U.S. and British warplanes, backed by surface ships and submarines, launched a series of strikes into Houthi-controlled areas of Yemen late Monday, aimed at further degrading the capabilities of Iranian-backed Houthi militants who have sought to carry out attacks against key shipping lanes in the Middle East.
U.S. defense officials said the strikes hit multiple targets across eight locations, including an underground storage facility as well as missile launch sites and other locations linked to Houthi surveillance capabilities.
The strike locations were intentionally selected to target weapons systems not to amass casualties, a senior military official told reporters. The official assessed the underground storage facility had “more advanced conventional weaponry” in it than sites hit in the first round of strikes on Jan. 11.
“These precision strikes ... are in response to a series of illegal, dangerous and destabilizing Houthi actions,” the U.S. and Britain said in a statement, noting the latest strikes were carried out with the support of Australia, Bahrain, Canada and the Netherlands.
“We will not hesitate to defend lives and the free flow of commerce in one of the world's most critical waterways in the face of continued threats,” the statement added.
The Red Sea route carries about 15% of the world’s maritime traffic. Major shipping companies have responded to the attacks by rerouting vessels on the longer and more expensive route around Africa.

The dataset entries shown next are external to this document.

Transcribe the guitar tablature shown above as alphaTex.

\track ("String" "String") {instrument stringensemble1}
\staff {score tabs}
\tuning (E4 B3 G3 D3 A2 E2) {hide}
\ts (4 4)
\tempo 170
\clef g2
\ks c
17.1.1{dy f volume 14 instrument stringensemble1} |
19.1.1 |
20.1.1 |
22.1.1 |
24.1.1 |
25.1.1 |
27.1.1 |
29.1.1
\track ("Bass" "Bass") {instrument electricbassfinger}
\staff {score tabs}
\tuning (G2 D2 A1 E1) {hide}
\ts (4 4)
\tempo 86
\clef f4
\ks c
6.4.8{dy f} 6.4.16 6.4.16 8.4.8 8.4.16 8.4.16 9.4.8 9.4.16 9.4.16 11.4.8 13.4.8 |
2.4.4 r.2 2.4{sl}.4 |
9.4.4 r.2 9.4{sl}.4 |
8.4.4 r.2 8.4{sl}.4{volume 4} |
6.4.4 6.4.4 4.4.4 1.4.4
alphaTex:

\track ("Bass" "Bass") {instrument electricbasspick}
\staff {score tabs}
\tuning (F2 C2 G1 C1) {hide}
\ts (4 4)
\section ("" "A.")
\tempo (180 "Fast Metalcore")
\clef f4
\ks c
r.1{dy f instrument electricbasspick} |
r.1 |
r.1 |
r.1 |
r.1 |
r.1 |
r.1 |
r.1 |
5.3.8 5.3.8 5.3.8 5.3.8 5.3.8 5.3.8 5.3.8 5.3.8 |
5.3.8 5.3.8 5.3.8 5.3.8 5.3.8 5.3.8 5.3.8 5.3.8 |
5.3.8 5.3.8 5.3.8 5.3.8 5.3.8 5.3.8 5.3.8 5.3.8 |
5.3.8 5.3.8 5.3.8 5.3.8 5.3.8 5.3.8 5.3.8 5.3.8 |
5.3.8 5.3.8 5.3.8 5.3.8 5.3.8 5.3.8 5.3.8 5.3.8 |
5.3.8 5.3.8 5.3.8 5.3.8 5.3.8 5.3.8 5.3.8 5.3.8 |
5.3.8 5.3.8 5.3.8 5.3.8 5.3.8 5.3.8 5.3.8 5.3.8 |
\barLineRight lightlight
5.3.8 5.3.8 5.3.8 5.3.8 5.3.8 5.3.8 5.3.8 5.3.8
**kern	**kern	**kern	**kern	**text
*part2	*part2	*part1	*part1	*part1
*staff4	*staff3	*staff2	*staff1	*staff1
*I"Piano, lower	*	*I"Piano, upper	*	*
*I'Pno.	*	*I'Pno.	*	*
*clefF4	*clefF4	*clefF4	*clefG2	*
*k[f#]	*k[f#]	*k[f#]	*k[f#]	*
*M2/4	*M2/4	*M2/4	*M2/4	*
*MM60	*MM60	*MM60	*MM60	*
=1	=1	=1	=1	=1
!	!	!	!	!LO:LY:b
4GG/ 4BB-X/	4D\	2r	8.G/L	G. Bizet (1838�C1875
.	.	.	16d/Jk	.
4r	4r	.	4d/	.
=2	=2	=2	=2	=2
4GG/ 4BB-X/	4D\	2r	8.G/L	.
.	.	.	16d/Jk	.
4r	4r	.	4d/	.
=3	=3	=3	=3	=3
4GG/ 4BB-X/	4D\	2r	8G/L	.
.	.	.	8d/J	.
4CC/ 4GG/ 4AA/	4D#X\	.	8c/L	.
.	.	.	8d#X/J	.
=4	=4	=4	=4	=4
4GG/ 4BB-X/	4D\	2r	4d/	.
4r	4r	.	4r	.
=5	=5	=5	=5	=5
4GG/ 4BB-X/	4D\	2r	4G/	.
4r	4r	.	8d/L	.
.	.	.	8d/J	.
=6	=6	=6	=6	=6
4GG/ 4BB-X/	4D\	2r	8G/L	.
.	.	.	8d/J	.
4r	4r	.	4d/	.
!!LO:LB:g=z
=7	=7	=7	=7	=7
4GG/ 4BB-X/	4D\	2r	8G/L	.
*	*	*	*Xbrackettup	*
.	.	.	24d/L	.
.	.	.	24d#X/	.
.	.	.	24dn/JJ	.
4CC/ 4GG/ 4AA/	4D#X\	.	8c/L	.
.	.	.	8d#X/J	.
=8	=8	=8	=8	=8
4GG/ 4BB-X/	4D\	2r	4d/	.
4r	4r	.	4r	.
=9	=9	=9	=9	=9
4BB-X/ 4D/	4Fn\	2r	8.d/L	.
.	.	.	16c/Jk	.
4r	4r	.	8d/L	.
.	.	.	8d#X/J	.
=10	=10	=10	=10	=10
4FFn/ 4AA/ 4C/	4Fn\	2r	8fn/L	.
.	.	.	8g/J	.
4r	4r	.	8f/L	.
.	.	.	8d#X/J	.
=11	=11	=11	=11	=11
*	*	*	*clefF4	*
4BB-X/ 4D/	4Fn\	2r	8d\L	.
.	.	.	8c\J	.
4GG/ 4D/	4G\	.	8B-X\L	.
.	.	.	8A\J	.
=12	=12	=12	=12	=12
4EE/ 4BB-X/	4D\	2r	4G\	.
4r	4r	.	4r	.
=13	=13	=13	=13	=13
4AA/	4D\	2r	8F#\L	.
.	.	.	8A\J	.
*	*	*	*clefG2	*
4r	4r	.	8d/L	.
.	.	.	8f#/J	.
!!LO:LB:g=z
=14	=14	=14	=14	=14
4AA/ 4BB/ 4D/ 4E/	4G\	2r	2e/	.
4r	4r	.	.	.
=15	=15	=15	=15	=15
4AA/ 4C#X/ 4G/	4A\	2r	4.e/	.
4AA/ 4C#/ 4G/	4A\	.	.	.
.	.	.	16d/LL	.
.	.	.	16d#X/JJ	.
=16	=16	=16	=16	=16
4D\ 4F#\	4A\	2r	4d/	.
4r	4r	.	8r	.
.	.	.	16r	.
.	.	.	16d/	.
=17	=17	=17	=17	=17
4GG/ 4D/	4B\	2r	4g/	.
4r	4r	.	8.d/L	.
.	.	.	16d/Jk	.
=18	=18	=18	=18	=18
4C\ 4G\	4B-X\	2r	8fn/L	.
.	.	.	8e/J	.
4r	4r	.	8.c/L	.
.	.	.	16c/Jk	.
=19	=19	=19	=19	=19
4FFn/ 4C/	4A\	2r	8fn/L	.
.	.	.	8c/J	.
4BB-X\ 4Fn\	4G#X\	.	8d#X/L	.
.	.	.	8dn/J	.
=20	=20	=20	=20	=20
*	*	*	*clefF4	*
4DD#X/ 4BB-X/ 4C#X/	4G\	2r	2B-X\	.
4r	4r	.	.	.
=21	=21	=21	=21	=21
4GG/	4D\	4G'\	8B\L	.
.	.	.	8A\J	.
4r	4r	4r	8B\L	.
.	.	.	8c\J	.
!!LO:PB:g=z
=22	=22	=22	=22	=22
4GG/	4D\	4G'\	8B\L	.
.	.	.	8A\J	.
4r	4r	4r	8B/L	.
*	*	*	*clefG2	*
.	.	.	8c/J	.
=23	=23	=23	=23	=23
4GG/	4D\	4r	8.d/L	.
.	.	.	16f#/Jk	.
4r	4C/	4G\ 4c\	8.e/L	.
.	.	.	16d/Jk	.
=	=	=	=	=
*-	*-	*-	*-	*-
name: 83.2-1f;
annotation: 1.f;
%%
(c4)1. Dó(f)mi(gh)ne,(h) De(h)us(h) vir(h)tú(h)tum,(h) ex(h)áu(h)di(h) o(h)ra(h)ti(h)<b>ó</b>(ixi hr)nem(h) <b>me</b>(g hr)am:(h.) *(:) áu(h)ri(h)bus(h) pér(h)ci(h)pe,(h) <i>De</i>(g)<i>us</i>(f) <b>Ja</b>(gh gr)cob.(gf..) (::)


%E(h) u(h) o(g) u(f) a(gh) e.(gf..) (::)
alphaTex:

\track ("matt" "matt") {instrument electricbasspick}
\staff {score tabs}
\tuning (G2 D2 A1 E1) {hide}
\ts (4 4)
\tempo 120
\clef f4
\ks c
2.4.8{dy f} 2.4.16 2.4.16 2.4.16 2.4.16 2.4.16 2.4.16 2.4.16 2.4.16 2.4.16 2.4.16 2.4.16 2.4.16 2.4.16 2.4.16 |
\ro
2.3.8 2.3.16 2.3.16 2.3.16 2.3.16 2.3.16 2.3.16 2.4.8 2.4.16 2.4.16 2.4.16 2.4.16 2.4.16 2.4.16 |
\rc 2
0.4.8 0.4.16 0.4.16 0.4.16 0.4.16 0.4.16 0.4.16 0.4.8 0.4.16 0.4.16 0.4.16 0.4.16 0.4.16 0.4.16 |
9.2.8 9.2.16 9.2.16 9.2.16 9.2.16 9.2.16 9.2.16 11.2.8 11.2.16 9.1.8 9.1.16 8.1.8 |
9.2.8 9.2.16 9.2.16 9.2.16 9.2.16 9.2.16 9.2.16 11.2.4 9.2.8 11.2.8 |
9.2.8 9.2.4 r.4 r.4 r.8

This is the eighth time U.S. military assets have struck Houthi targets in the past 10 days, but only the second time Washington has had help since Britain took part in the initial round of strikes earlier this month. A senior military official told reporters the strikes Monday had “removed significant capability” from the Houthis to launch attacks.
A U.S. defense official “directly attributed ... the decline in the number and the ferocity of the [Houthi’s] maritime attacks … to the reduction in Houthi capability to carry out those attacks.”
“That does not mean they have no more capability, but we definitely believe that has had an impact,” another U.S. official said.
Since mid-November, the Houthis have launched 33 attacks on international shipping lanes, according to the Pentagon. The Houthis say their attacks are in solidarity with Palestinians in Gaza under attack from Israel.
Defense experts worry the United States is now fighting a regional war in the Middle East amid a sharp increase in attacks on American forces over the weekend.
Pentagon deputy press secretary Sabrina Singh told reporters Monday there have been 151 attacks on U.S. forces in Iraq and Syria since the October 7 Hamas terror attack against Israel, including a “barrage” of ballistic missiles fired at Ain al-Asad air base in western Iraq that constituted “a larger-scale attack than we have seen before.”
Most of the missiles were shot down, Singh said, but those that landed on the base injured one Iraqi Security Forces member and caused traumatic brain injuries in two U.S. service members.
The 151 attacks since October have injured at least 83 Americans in Iraq and Syria, a U.S. defense official said on Monday. All but two have returned to duty.
“We do not seek escalation. We don’t want to see it escalate,” Singh said Monday in response to a question from VOA.
"If you're in a scrap with somebody and you can find a way to tie one or both of their hands behind their back, that's not escalating. That's de-escalating. That's taking ability away from the other party to inflict harm,” John Kirby, National Security Council director of strategic communications, told reporters Monday at the White House.
Critics like Bradley Bowman, senior director of the Center on Military and Political Power at the Foundation for Defense of Democracies, say the U.S. military’s limited strikes against Iranian-backed targets across the Middle East amount to a “shoulder shrug” response to what he said was “absolutely” a “low-level, and in some cases not-so-low-level regional war going on.”
“Don't expect to have good policy coming out of Washington if we can't be objective and honest in assessing where we sit. Full points for not wanting a regional war and trying to avoid a regional war, but news flash, we appear to have one,” Bowman told VOA.
He added that as in any conflict, the adversary also gets a vote in whether the Middle East violence erupts into a war.
“Our adversary here is [the] Islamic Republic of Iran and its network of terror proxies, and they are repeatedly trying to kill Americans. And the only reason why we haven't had more American casualties [is] because we've taken measures to defend ourselves, and we've gotten lucky. And sooner or later, luck runs out,” Bowman said.
Most of the attacks against U.S. forces inside Syria and Iraq have been claimed by an umbrella group calling itself the Islamic Resistance in Iraq, which has said the attacks are in retaliation for Washington’s support for Israel in the war.
Attacks by the Iran-aligned Houthi militia on ships in and around the Red Sea for the past several weeks have bogged down trade between Asia and Europe and created fears of a widening war in the Middle East. Many of the attacks by the Houthis have targeted ships that are not associated with Israel.
Also on Monday, the U.S. sanctioned Iraqi airline Fly Baghdad and its CEO Basheer Abdulkadhim Alwan al-Shabbani, saying the airline provided assistance to Iran’s military wing and its proxy groups in Iraq, Syria and Lebanon.